The ketogenic diet was developed in the early 1900s to help control epilepsy seizures in children. With the introduction of anti-epileptic medications, the diet was once forgotten, but is once again being used to treat individuals who don’t respond to medication.

What is the Ketogenic Diet?

Your body derives energy from the glucose in food, but you can only store about 24 hours worth of glucose at any given time. Once this is used up, your body needs to get its energy from stored fat. The high fat, low calorie, low carbohydrate ketogenic diet works by forcing the body to get its energy from fat rather than glucose. When following the ketogenic diet, 80 to 90 percent of calories are derived from fat, and every portion is measured carefully—right to the gram.

The Ketogenic Diet for Epilepsy Treatment

According to The Epilepsy Foundation of America®, approximately two-thirds of individuals experience greater seizure control on the ketogenic diet, with epilepsy seizures stopping completely in about half of these cases. Seizure medication is often still required while following the diet, but may be reduced or eliminated if the diet is effective. Follow-up with a doctor is essential. Epilepsy seizures may take a few days or a few months to respond to the diet.

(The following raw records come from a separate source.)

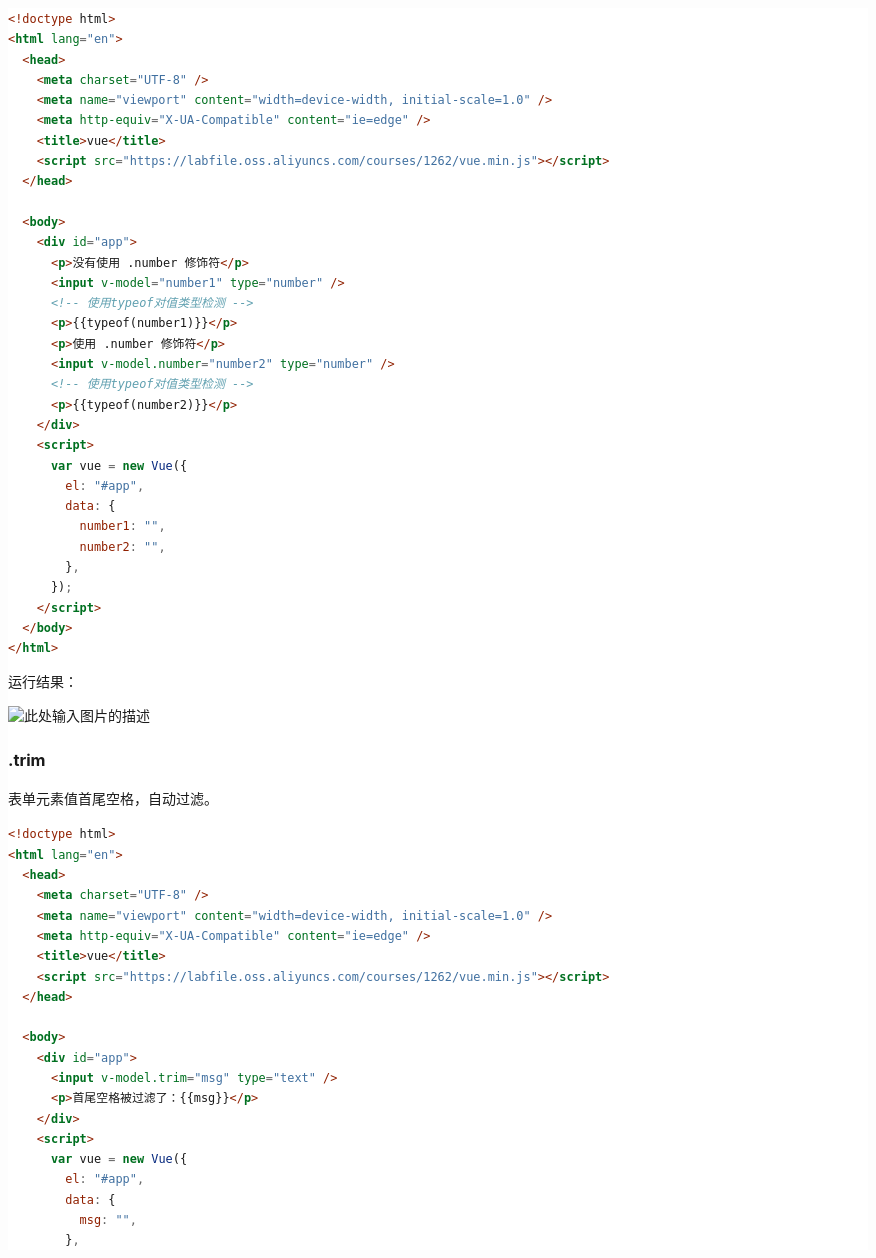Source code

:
 ```html
<!doctype html>
<html lang="en">
  <head>
    <meta charset="UTF-8" />
    <meta name="viewport" content="width=device-width, initial-scale=1.0" />
    <meta http-equiv="X-UA-Compatible" content="ie=edge" />
    <title>vue</title>
    <script src="https://labfile.oss.aliyuncs.com/courses/1262/vue.min.js"></script>
  </head>

  <body>
    <div id="app">
      <p>没有使用 .number 修饰符</p>
      <input v-model="number1" type="number" />
      <!-- 使用typeof对值类型检测 -->
      <p>{{typeof(number1)}}</p>
      <p>使用 .number 修饰符</p>
      <input v-model.number="number2" type="number" />
      <!-- 使用typeof对值类型检测 -->
      <p>{{typeof(number2)}}</p>
    </div>
    <script>
      var vue = new Vue({
        el: "#app",
        data: {
          number1: "",
          number2: "",
        },
      });
    </script>
  </body>
</html>
```

运行结果：

![此处输入图片的描述](https://doc.shiyanlou.com/document-uid940410labid10292timestamp1552640372442.png/wm)

### .trim

表单元素值首尾空格，自动过滤。

```html
<!doctype html>
<html lang="en">
  <head>
    <meta charset="UTF-8" />
    <meta name="viewport" content="width=device-width, initial-scale=1.0" />
    <meta http-equiv="X-UA-Compatible" content="ie=edge" />
    <title>vue</title>
    <script src="https://labfile.oss.aliyuncs.com/courses/1262/vue.min.js"></script>
  </head>

  <body>
    <div id="app">
      <input v-model.trim="msg" type="text" />
      <p>首尾空格被过滤了：{{msg}}</p>
    </div>
    <script>
      var vue = new Vue({
        el: "#app",
        data: {
          msg: "",
        },
```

Research to determine why the ketogenic diet works is currently underway. In 2005, the Emory University School of Medicine in Atlanta, Georgia began a study with the hypothesis that the ketogenic diet modifies the genes responsible for energy metabolism in the brain. They believe that this helps to stabilize neural activity and prevent seizures.

The ketogenic diet has proven to be effective in controlling different types of seizures, particularly in children. Because the ketogenic diet is usually prescribed for just two years, side effects tend to be minimal. During treatment, possible side effects include:

  • Bone density loss
  • Constipation
  • Dehydration
  • Diarrhea
  • Gall stones
  • Kidney stones
  • Stomach cramps
  • Vomiting
  • Weight gain or loss.

Alternatives to the Ketogenic Diet

The ketogenic diet is very restrictive. And as a result, other, less-restrictive diets such as the low glycemic index diet and the modified Atkins diet are becoming more popular. Both of these low-carbohydrate diets are similar to the ketogenic diet, but neither requires food to be weighed out in specific amounts.

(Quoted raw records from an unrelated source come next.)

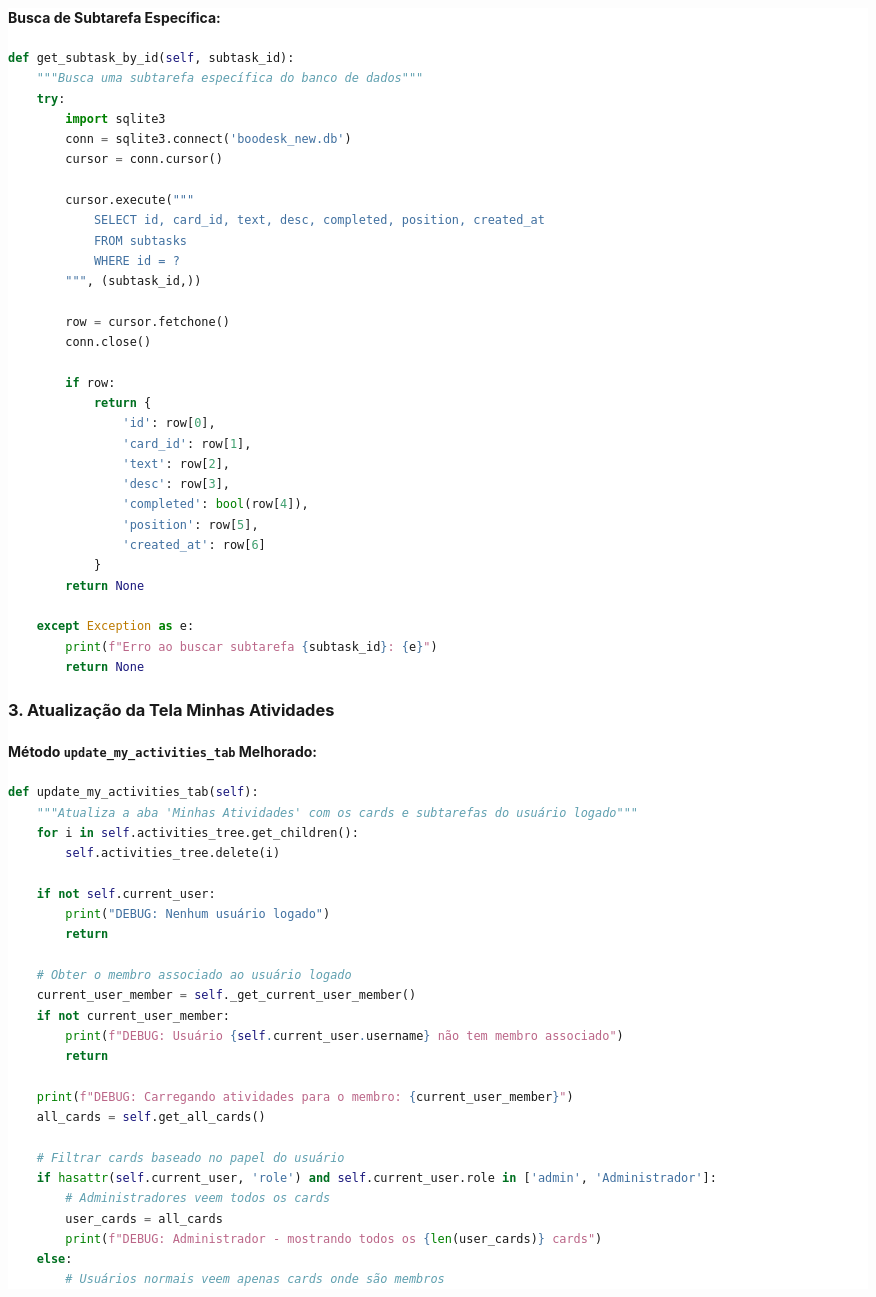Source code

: #### Busca de Subtarefa Específica:
```python
def get_subtask_by_id(self, subtask_id):
    """Busca uma subtarefa específica do banco de dados"""
    try:
        import sqlite3
        conn = sqlite3.connect('boodesk_new.db')
        cursor = conn.cursor()
        
        cursor.execute("""
            SELECT id, card_id, text, desc, completed, position, created_at
            FROM subtasks 
            WHERE id = ?
        """, (subtask_id,))
        
        row = cursor.fetchone()
        conn.close()
        
        if row:
            return {
                'id': row[0],
                'card_id': row[1],
                'text': row[2],
                'desc': row[3],
                'completed': bool(row[4]),
                'position': row[5],
                'created_at': row[6]
            }
        return None
        
    except Exception as e:
        print(f"Erro ao buscar subtarefa {subtask_id}: {e}")
        return None
```

### 3. **Atualização da Tela Minhas Atividades**

#### Método `update_my_activities_tab` Melhorado:
```python
def update_my_activities_tab(self):
    """Atualiza a aba 'Minhas Atividades' com os cards e subtarefas do usuário logado"""
    for i in self.activities_tree.get_children():
        self.activities_tree.delete(i)

    if not self.current_user:
        print("DEBUG: Nenhum usuário logado")
        return

    # Obter o membro associado ao usuário logado
    current_user_member = self._get_current_user_member()
    if not current_user_member:
        print(f"DEBUG: Usuário {self.current_user.username} não tem membro associado")
        return

    print(f"DEBUG: Carregando atividades para o membro: {current_user_member}")
    all_cards = self.get_all_cards()

    # Filtrar cards baseado no papel do usuário
    if hasattr(self.current_user, 'role') and self.current_user.role in ['admin', 'Administrador']:
        # Administradores veem todos os cards
        user_cards = all_cards
        print(f"DEBUG: Administrador - mostrando todos os {len(user_cards)} cards")
    else:
        # Usuários normais veem apenas cards onde são membros
```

The low glycemic index diet is high in fat. It controls total carbohydrate intake, as well as the types of carbohydrates consumed. Only carbs that don’t raise blood glucose levels too high are permitted. Epilepsy.com reports that the majority of individuals on this diet experience a reduction in seizure frequency.

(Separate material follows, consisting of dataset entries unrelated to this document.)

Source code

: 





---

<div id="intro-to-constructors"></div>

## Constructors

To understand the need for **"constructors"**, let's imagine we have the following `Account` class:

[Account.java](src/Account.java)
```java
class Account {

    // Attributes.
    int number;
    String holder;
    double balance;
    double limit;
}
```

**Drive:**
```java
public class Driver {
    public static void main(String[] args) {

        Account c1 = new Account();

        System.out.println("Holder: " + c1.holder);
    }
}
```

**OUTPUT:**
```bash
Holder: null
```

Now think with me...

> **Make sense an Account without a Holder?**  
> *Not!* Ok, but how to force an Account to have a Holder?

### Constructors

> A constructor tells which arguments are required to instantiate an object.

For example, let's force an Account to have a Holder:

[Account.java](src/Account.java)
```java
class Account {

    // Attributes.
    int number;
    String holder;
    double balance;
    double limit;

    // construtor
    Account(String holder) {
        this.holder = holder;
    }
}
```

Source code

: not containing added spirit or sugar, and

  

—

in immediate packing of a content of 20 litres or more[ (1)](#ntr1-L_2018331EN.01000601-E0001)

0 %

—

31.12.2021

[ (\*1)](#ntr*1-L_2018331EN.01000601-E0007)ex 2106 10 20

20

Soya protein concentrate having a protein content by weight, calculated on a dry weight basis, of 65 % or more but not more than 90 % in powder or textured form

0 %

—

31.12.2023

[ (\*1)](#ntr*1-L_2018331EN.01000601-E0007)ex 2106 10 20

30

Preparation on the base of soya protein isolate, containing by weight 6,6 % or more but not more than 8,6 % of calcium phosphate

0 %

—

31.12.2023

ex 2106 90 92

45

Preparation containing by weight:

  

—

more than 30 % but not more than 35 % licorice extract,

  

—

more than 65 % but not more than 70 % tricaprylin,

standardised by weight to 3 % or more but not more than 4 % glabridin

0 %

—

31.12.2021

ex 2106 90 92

In the modified Atkins diet, fats are encouraged and carbohydrates are minimized, but there are no restrictions on proteins, fluids and calories. According to Epilepsy.com, approximately 60 percent of individuals on this diet experience a 50 percent reduction in seizure frequency within 6 months.

Is a Diet for Epilepsy Treatment Right for You?

You should consult your physician before you undertake any diet for epilepsy treatment. All of these diets have potential side effects that should be monitored throughout the treatment.